Excerpted text below:
Wednesday, October 26, 2011
Anybody that thinks hip hop is dead needs a heavy dose of Homeboy Sandman shoved down their ear hole. Dude can rip the mic. Also, he ends this sick flow with the word Milwaukee, which makes this Wisconsin boy quite proud.
Tuesday, October 25, 2011
This might be one of my favorite minutes by Dilla. So simple yet that loop and beat work so well together you will dream about this beat even after all your music equipment has been seized by the man. Dilla = pushing things forward = MadChange
One of my favorite instrumentals I have discovered in 2011. I think the sample might be from T Bone Walker's "Cold, Cold Feeling". Rakim is on the original, which makes sense as no one else should be able to touch such a nice beat . It hits so hard you might break your neck.
Thursday, October 20, 2011
And here is Big Youth as a a living legend performing in 2010 at the Garance Reggae Festival in France. He's still got it.
Here is a re-post about the underrated Reggae star Big Youth I just saw over at Dangerousminds.net (check out their blog, it's great):
Big Youth was a “toaster” or “DJ” who would basically rhyme and rap over records during the large outdoor Jamaican dance parties that used to be known as “sounds.” Taking his cue from U Roy, who was more or less the first DJ (or at least the genre’s first star), Big Youth would chat, chant, sort of sing and just bullshit on the mike, offering humor, politics and heady doses of Rasta spirituality. I was transfixed by Big Youth’s voice, subject matter and… just the whole image he projected of a wise God-loving and yet sexy ghetto preacher. The guy was incredible! Why didn’t the whole world know about him? Why wasn’t this guy acclaimed as a musical genius? He was the coolest motherfucker I’d ever heard of.
End of Excerpted text.
* [Job item A]: Echo every line of the transcribed page contents word for word, omitting the pictures.
The hip hop and reggae blog posts above have no connection to the transcribed page contents that come next.
Exercise data below:
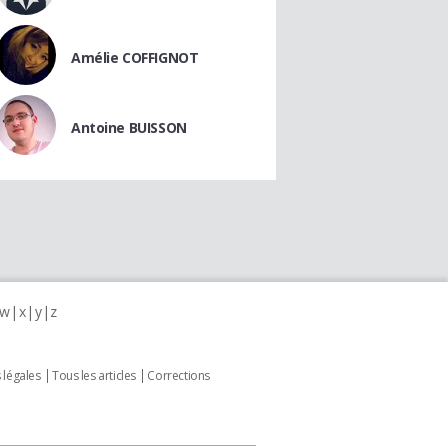
Amélie COFFIGNOT
Antoine BUISSON
w
x
y
z
 légales
Tous les articles
Corrections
End of Exercise data.
* [Job item B]: Proceed with the hip hop and reggae blog posts, writing on from their last sentence.

* [Response A]:
Amélie COFFIGNOT
Antoine BUISSON
w
x
y
z
 légales
Tous les articles
Corrections

* [Response B]:
Big Youth was Bob Marley’s favorite musician in Jamaica and he praised Jah Youth in many interviews during the 70s. Marley actually copped quite a bit from Big Youth, not the least being his clothes, his dreadlocks—Big Youth was the first Jamaican musician of any note to flash his dreads onstage as followers of Rastafari were still semi-social outcasts even then—and even his use of the words “Natty” and “Dread” in his lyrics. Yes, it’s a historical fact that Bob Marley stole a bit of his swagger from Jah Youth (who seemed mildly pissed off about this in several 70s vintage articles I’ve read).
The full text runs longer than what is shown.